Importante pendule de cheminée en marbre et bronze doré
« Domingue, Paul et Virginie »

Paris, époque Directoire, vers 1795
Le cadran circulaire émaillé, signé « Kinable à Paris », indique les heures en chiffres romains, les graduations des minutes par tranches de quinze et les quantièmes en chiffres arabes, et marque les secondes par une trotteuse centrale ; il est ceinturé d’une lunette décorée de trois frises à motifs de feuilles stylisées, de tore feuillagé à graines et d’enfilage de perles, et est intégré dans une superbe composition entièrement réalisée en marbre blanc statuaire. De part et d’autre d’un monticule rocheux sommé d’un palmier sont des personnages ; sur le côté droit, est assis un jeune noir légèrement vêtu figurant Domingue ; sur le côté opposé, sont représentés les deux jeunes héros, Paul et Virginie. L’ensemble repose sur une base quadrangulaire à côtés arrondis en marbre griotte d’Italie ornée de cannelures foncées d’asperges en bronze doré et de motifs en bas-reliefs figurant notamment une frise de chérubins composée dans le goût de Clodion. Le tout est supporté par un socle à doucine en marbre blanc bordé de frises d’enfilage de perles, lui-même posé sur un contre-socle profilé en marbre griotte d’Italie et sur six pieds toupies en bronze finement ciselé et doré.

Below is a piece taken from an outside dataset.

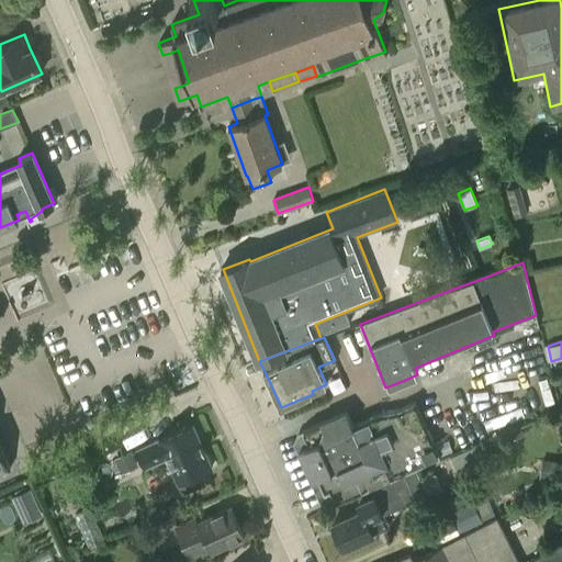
[(303,448),(299,450),(313,479),(316,478),(328,504),(330,507),(356,495),(358,495),(415,469),(440,458),(435,447),(414,402),(398,409),(381,413),(353,426),(346,411),(303,433),(308,446),(303,448)]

C’est véritablement à la fin de l’Ancien Régime, plus précisément dans la dernière décennie du XVIIIe siècle, qu’apparaissent les premiers modèles de pendules dites « au nègre » ou « au bon sauvage ». Elles font écho à un courant philosophique développé dans quelques ouvrages littéraires et historiques, particulièrement dans le célèbre roman de Bernardin de Saint-Pierre publié en 1787 : Paul et Virginie, qui décrit l’histoire de deux enfants vivant sur l’Île de France qui, bien que de deux familles différentes, furent élevés ensemble comme frère et sœur et tombèrent éperdument amoureux.
Quelques pendules de la fin du XVIIIe siècle reprennent le thème de Paul et Virginie, auquel parfois est associé l’esclave Domingue, confident des deux jeunes héros. Parmi les rares exemplaires répertoriés citons particulièrement un modèle, figurant Virginie et Domingue sous un limonier, qui est conservé au musée François Duesberg à Mons (illustré dans E. Niehüser, Die französische Bronzeuhr, Munich, 1997, p.153). La pendule proposée, certainement unique, offre une thématique relativement proche de celle de l’exemplaire du musée Duesberg, mais son matériau, le marbre blanc statuaire, ainsi que sa composition particulièrement élaborée, en font l’un des plus beaux modèles à ce jour répertoriés. De plus, son cadran émaillé porte la signature Kinable, qui correspond à l’un des meilleurs artisans parisiens de l’époque.
Dieudonné Kinable (actif vers 1790 - 1810)
Dieudonné Kinable figure parmi les plus importants horlogers parisiens de la fin du XVIIIe siècle. Installé au n°131 du Palais Royal, il fut notamment l’un des plus importants acheteurs de caisses de pendules en porcelaine de type lyre auprès de la manufacture de Sèvres en faisant l’acquisition de vingt-et-un boîtiers de ce modèle dans différentes couleurs. Il sut également s’entourer des meilleurs collaborateurs, en faisant particulièrement travailler pour les cadrans de ses pendules les célèbres émailleurs Joseph Coteau (1740-1801) et Etienne Gobin, dit Dubuisson (1731-1815). Sous l’Empire, certaines de ses réalisations sont mentionnées chez les plus grands collectionneurs, notamment chez la duchesse de Fitz-James et chez André Masséna prince d’Essling duc de Rivoli, ancien maréchal de Napoléon.